The Minister for Foreign Affairs and Regional Integration, Shirley Ayorkor Botchwey, addressing the opening session of the 2019 La Francophonie week in the capital, Accra, themed “Say it in French…please" has said the decision to obtain French as a second language is a major concern of the Government of Ghana, in line with national priorities.
She intimated that prioritizing the French language in Ghana has become even more necessary now so as to further enhance relations for better cooperation at all levels with the country's Francophone partners.
This comment by the foreign affairs' minister which is a government position has come under barrages of attack from a sect of Ghanaians including some media personalities and celebrities.
In my opinion, the criticism was misguided and based on deficient intuitiveness than foresight (no disrepect to them).
Merriam-Webster dictionary defines language as a system of conventional spoken, manual, or written symbols by means of which human beings, as members of a social group and participants in its culture, express themselves. In consequence, one of the ways to connect with our neighbors, is through language.
Ghana is a multilingual country in which about eighty languages are spoken. Of these, English, which was inherited from the colonial era, is the official language and lingua franca. The languages indigenous to Ghana, Akan is the most widely spoken. We (country) have not made an attempt to use any of the indigenous language as an official lingua or talk about promoting it internationally. Considering the age we are in, the argument made by skeptics about considering a local language as an official/national language is flawed from the start due to our ill commitment towards a national discourse on which indigenous language to adopt.
There are several languages spoken in Africa, estimated 2000 and over. After gaining independence, many African countries, in the search for national unity, selected one language, generally the former colonial language, to be used in government and education. However, in recent years, African countries have become increasingly supportive of maintaining linguistic diversity. Language policies that are being developed nowadays are mostly aimed at multilingualism which the Ghanaian government also seek to achieve however receiving a negative uproar.
The Ghanaians criticising the policy and calling for an indigenous language as a national lingua, have they considered the ideals of African unity and globalization?
Some prominent Africans such as former Ghanaian and Malian presidents, Osagyefo Dr. Kwame Nkrumah and Alpha Oumar Konaré, have referred to cross-border languages as a factor that can promote African unity. Therefore, I believe we should support the call of the foreign ministry other than the sentimental and nationalistic feelings towards the call for a second language, French.

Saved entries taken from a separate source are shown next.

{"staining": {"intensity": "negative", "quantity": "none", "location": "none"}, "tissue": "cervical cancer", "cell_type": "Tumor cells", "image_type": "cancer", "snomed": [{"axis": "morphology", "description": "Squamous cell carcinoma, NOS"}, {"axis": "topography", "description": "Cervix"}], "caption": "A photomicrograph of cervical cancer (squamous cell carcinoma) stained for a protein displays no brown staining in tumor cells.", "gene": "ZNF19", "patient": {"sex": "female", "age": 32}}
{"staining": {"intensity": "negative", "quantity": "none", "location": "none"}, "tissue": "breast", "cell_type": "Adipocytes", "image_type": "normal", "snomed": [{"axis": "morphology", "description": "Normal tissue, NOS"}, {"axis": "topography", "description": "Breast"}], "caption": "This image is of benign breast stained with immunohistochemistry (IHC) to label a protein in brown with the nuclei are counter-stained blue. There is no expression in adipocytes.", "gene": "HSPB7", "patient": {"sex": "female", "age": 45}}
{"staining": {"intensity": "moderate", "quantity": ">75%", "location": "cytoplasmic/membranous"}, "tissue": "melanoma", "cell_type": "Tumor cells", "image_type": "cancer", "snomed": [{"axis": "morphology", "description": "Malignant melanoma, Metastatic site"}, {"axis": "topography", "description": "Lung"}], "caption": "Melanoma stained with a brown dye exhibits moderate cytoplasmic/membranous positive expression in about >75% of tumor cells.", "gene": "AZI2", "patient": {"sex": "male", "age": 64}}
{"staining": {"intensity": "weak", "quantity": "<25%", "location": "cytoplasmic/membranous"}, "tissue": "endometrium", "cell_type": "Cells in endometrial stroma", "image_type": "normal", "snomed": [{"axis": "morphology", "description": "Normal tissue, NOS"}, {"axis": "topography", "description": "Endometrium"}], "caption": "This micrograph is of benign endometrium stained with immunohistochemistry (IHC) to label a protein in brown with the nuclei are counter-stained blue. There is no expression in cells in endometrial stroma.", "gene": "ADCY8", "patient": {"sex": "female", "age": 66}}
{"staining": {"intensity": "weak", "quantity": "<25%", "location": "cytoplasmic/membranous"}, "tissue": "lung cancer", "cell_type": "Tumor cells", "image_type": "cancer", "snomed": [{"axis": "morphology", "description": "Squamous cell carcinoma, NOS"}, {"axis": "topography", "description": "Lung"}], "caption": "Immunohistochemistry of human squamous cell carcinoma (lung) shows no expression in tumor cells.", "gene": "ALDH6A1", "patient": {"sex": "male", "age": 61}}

According to The Economics on African Demographic report, English, French and Portuguese are important languages in Africa. About 130 million, 115 million and 30 million Africans, respectively, speak them as either native or secondary languages. French has become the national language of most African countries including our immediate neighboring countries on the north, east and west (Burkina Faso, Togo & Côte D'ivoire). The economic partnership and transactional relationship among anglophone and francophone sects are phenomenal however, there is a schism due to language barriers and this can be addressed through language policies. Through (among other factors) sheer demographic weight, Africans are increasingly taking ownership of the three world languages as they are having an ever-greater influence on movement, research, partnership, economic growth and development in the African countries as well as at the international level where English, French and Portuguese are spoken. These are important factors that resonate with the African unity as well as our international relations.
We, as a people should rally behind the call due to its numerous advantages other than the unmerited criticism.